To be clear, this court's opinion is not prohibiting a plaintiff or its counsel from relying upon a law enforcement report as a basis for filing a lawsuit. We simply need not address that issue in the present case because we affirm the district court's finding that the report was not in Evenson's possession before suit was filed; hence, it could not have been relied upon.
In short, we hold that substantial competent evidence supports the district court's findings that Evenson conducted no presuit investigation; that Evenson did not obtain the undersheriff's accident report before filing suit (and therefore could not have relied upon it); and that Evenson's insurance company received Aranda's letter of December 3, 1999, denying liability. Accordingly, the elements for sanctions under K.S.A. 2004 Supp. 60-211 have been met.
Appellate attorney fees
On November 7, 2005, Aranda filed a motion seeking permission to file a motion for appellate attorney fees out of time. He acknowledged that his motion was due November 4, 2005, but his motion was "inadvertently not filed" until November 7. Evenson opposes the motion, arguing that under Rule 7.07(b) (2005 Kan. Ct. R. Annot. 56) the motion is untimely. The rule states in relevant part:
"Appellate courts may award attorney fees for services on appeal in any case in which the trial court had authority to award attorney fees.
. . . .
"The motion shall be filed with the clerk of the appellate courts no later than fifteen (15) days after oral argument."

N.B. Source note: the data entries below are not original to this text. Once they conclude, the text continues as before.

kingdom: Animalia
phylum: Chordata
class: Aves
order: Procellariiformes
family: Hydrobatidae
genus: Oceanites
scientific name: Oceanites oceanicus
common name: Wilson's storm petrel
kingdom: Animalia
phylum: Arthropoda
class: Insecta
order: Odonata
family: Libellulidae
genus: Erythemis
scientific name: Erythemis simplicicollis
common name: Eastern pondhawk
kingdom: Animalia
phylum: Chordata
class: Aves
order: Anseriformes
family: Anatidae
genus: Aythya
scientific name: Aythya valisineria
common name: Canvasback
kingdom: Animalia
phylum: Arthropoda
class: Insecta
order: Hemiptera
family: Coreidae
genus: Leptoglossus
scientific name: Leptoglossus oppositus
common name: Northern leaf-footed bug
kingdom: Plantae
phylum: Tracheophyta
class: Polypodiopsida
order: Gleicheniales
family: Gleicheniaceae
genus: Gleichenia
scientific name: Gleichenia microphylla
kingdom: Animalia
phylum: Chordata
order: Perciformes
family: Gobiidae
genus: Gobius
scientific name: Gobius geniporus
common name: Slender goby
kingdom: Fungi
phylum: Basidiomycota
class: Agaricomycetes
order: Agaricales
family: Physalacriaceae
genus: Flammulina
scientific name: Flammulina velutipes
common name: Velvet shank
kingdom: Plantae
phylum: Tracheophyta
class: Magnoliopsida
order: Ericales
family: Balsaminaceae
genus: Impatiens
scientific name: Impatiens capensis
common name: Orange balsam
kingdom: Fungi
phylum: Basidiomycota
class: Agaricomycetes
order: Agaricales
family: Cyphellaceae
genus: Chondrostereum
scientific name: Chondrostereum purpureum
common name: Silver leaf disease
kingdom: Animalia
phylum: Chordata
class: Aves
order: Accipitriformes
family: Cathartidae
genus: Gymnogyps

The rule does not establish the standard for consideration of untimely motions. However, Rule 5.02 (2005 Kan. Ct. R. Annot. 33) generally concerns extensions of time and provides that "[n]o extension will be granted except on stated grounds reasonably indicating the necessity therefor." Cf. K.S.A. 60-206(b)(2) (upon motion made after the expiration of the specified period a judge may extend the time for "excusable neglect"). Lateness in filing simply because of inadvertence does not meet any standard of relief under these circumstances. The motion is denied.
The judgment of the district court is affirmed. The Court of Appeals is reversed.
REPORTER'S NOTE: Justice Tyler C. Lockett, Retired, was assigned to hear case No. 91,311 pursuant to the authority vested in the Supreme Court by K.S.A. 20-2616 to fill the vacancy on the court resulting from Justice Germon's death.